TEXTO EM ESTUDO —
Godstrike [PC, Switch]

Godstrike não é o único boss fight centered game que joguei, e tenho achado como existe uma quase tendência de criar jogos tão depurados e tão focados no desafio que cada nível é apenas habitado por um bosso que nos espera para nos derrotar, ou ser derrotado.

É curioso colocar um twin stick shooter bullet hell numa caçada dedicada a jogos soulslike, quando tudo o que têm em comum com o género criado pelo famoso estúdio nipónico é mesmo a dificuldade. Ora não fosse o micro-nicho dos bullet hells um dos poucos redutor ao longo de mais de uma década que manteve o nível elevado de dificuldade old school ao estilo arcade.

Quanto a Godstrike, desenvolvido pelo estúdio OverPowered Teams, há um toque diferente para tantos outros bullhet hells: é que o tempo é simultaneamente um contra-relógio, mas é também a nossa barra de vida.

Cada combate é um time attack contra o boss, e sempre que levamos dano é o nosso relógio que perde segundos, aproximando-se do fatídico zero. O tempo, em Godstrike, é literalmente vida.

TAREFAS A RESOLVER —
1. Converta numa lista o parágrafo do texto sobre Godstrike iniciado por «Cada combate é um time attack», preservando os factos principais.
2. Dê seguimento ao texto sobre Godstrike a partir da última frase apresentada.

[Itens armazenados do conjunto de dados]
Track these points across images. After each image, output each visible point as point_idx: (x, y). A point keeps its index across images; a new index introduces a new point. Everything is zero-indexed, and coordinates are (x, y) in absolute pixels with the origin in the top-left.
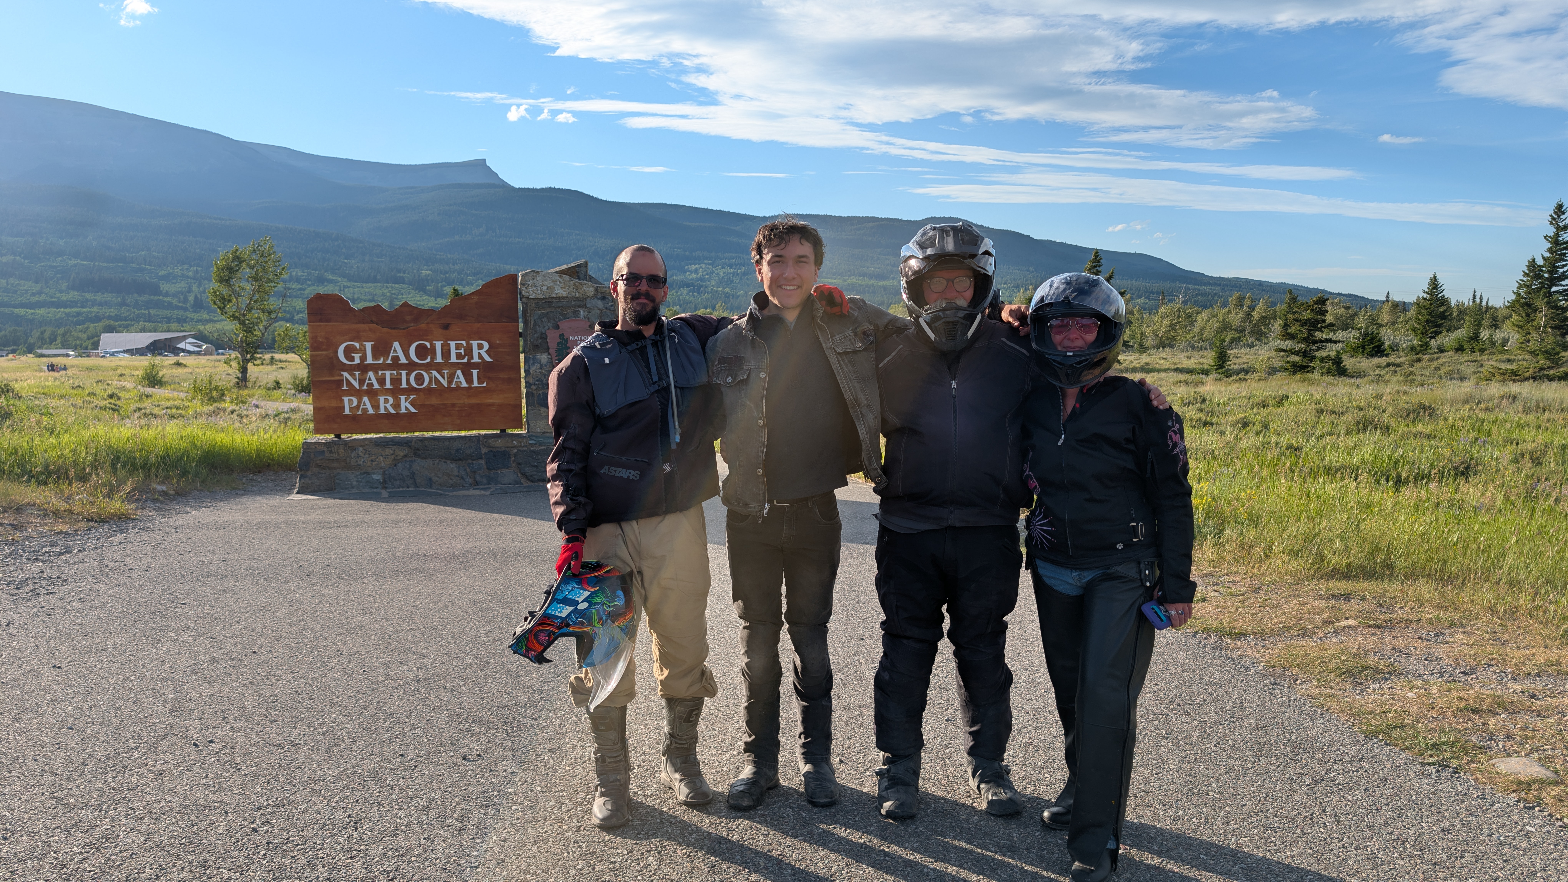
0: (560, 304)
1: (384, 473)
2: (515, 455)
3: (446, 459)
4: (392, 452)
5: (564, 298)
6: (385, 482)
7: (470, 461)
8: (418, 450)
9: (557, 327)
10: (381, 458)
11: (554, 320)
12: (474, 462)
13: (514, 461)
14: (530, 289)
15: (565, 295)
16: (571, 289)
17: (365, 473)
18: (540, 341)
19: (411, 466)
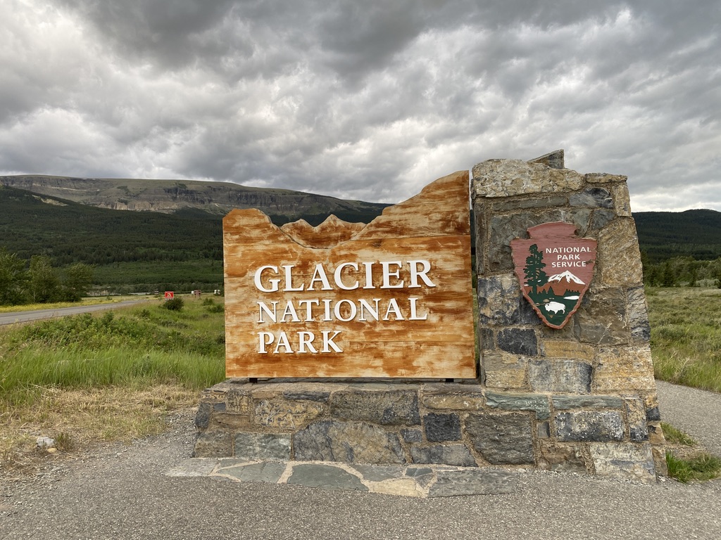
0: (530, 204)
1: (293, 438)
2: (467, 423)
3: (372, 421)
4: (303, 409)
5: (535, 194)
6: (294, 449)
7: (404, 427)
8: (336, 406)
9: (527, 235)
10: (291, 416)
11: (522, 226)
12: (410, 429)
13: (465, 431)
14: (488, 186)
15: (538, 191)
16: (546, 182)
17: (269, 435)
18: (501, 256)
19: (327, 429)
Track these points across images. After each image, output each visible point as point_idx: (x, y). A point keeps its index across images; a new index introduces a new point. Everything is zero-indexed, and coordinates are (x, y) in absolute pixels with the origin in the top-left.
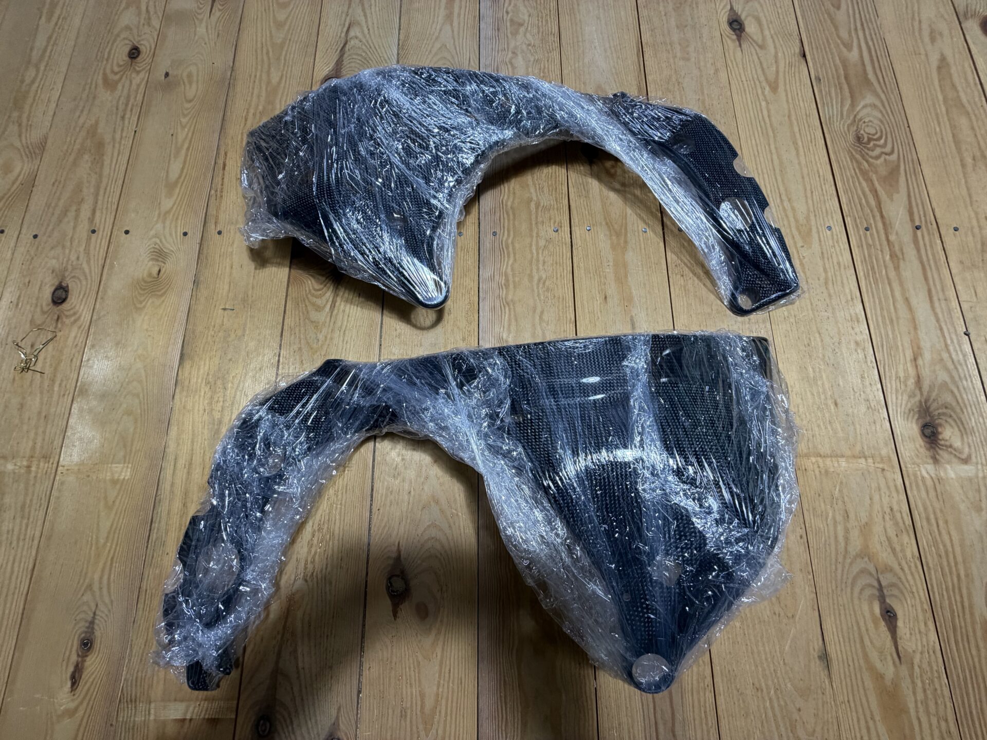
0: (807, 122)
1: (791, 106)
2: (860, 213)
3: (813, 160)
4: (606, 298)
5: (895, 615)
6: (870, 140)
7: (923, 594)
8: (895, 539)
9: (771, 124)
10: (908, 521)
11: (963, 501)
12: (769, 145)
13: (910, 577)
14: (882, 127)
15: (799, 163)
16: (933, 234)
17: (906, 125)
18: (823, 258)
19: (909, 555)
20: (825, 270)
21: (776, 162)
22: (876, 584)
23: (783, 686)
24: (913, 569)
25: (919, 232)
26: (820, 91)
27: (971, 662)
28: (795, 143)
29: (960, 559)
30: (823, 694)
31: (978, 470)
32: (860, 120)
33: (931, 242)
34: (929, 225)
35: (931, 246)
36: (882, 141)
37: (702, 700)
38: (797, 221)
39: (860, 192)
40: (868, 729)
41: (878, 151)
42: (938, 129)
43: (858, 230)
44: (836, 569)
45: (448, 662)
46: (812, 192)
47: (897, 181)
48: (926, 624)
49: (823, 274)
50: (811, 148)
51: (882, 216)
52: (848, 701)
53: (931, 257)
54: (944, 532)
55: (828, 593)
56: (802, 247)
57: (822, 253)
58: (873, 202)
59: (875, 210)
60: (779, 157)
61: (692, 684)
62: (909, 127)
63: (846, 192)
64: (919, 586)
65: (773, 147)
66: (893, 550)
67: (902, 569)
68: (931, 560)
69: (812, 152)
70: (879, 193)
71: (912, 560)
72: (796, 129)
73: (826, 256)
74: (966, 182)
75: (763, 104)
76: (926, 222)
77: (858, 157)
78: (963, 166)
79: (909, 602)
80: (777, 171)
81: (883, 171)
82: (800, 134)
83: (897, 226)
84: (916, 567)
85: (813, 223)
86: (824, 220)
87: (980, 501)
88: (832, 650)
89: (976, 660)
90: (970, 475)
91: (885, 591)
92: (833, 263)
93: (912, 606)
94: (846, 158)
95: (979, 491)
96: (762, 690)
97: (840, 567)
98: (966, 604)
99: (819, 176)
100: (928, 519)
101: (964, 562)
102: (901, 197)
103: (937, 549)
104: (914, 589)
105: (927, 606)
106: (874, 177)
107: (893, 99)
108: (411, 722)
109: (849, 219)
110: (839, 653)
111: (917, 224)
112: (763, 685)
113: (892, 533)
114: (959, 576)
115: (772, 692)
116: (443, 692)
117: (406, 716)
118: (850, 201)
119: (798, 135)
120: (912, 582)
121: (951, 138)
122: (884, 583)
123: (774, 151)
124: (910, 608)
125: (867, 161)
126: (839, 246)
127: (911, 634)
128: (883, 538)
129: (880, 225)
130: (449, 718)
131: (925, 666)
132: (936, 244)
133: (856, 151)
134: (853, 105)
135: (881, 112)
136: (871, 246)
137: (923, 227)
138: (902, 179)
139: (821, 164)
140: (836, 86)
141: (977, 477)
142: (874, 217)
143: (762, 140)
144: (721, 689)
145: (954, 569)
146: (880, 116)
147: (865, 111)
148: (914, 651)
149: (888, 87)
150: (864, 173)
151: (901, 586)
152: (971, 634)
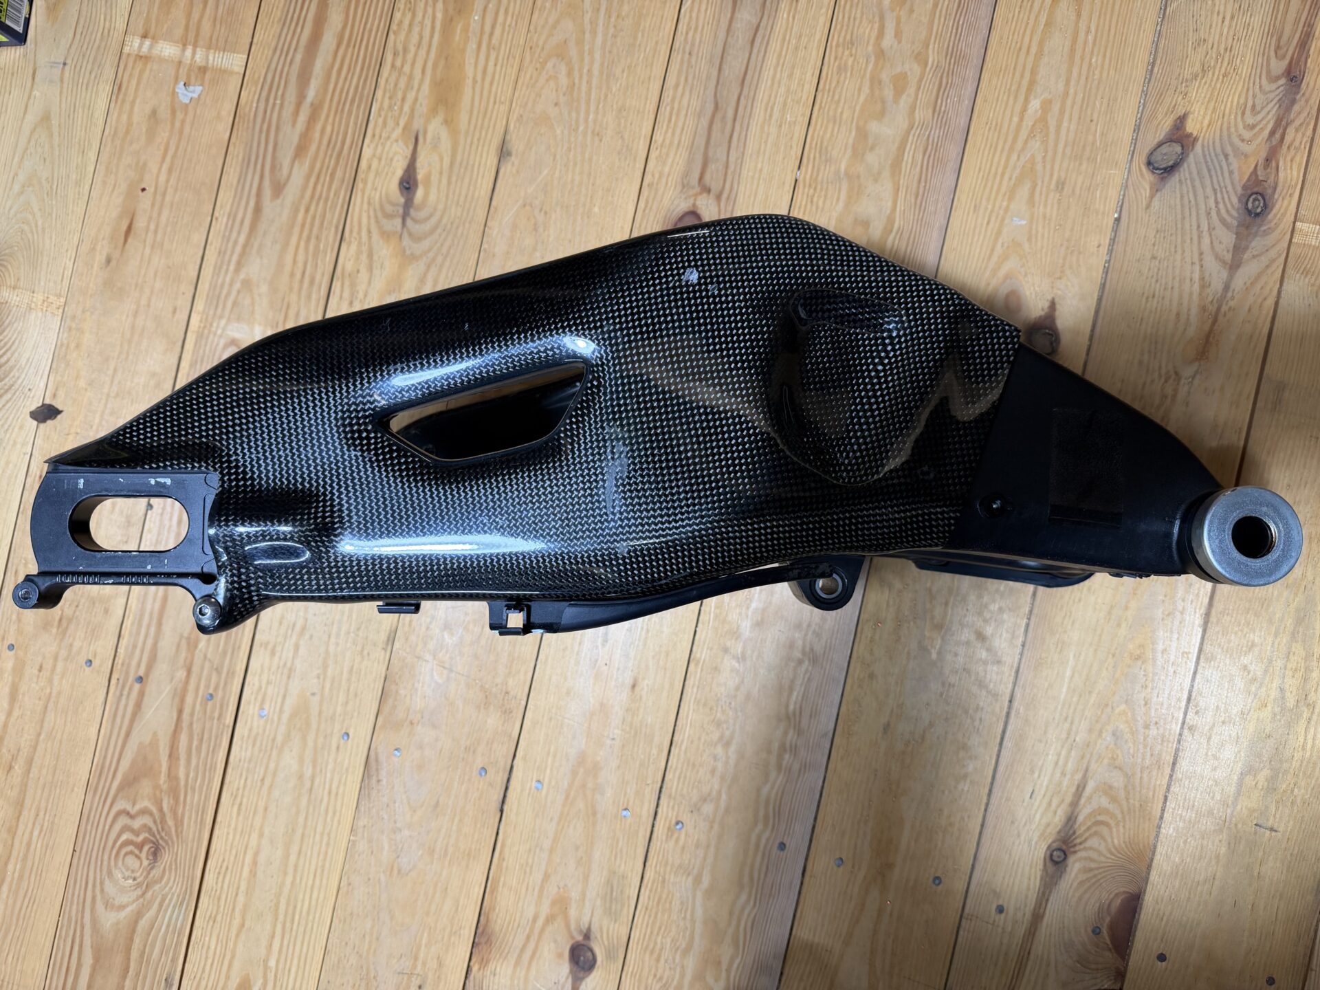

RESPOSTAS DO EXERCÍCIO —
1.
- Cada combate é um time attack contra o boss.
- Sempre que se sofre dano, o relógio perde segundos e aproxima-se do zero.
- Em Godstrike, o tempo é literalmente vida.

2.
O curioso da dificuldade extrema de Godstrike é que até o tutorial é duro de roer, e vai certamente afastar muita gente que não esteja habituada a este género. O boss do tutorial tem 3 formas distintas, progressivamente mais difíceis (à semelhança dos restantes). Se perdemos muitas vezes podemos baixar a dificuldade, mas até a dificuldade mais baixa é… difícil.

Com uma excelente direcção artística e um foco naquilo que sabe e que quer fazer, Godstrike é uma maravilha indie twin stick shooter, daqueles de arrancar os cabelos de frustração, sem nunca sentirmos que fomos enganados de forma injusta.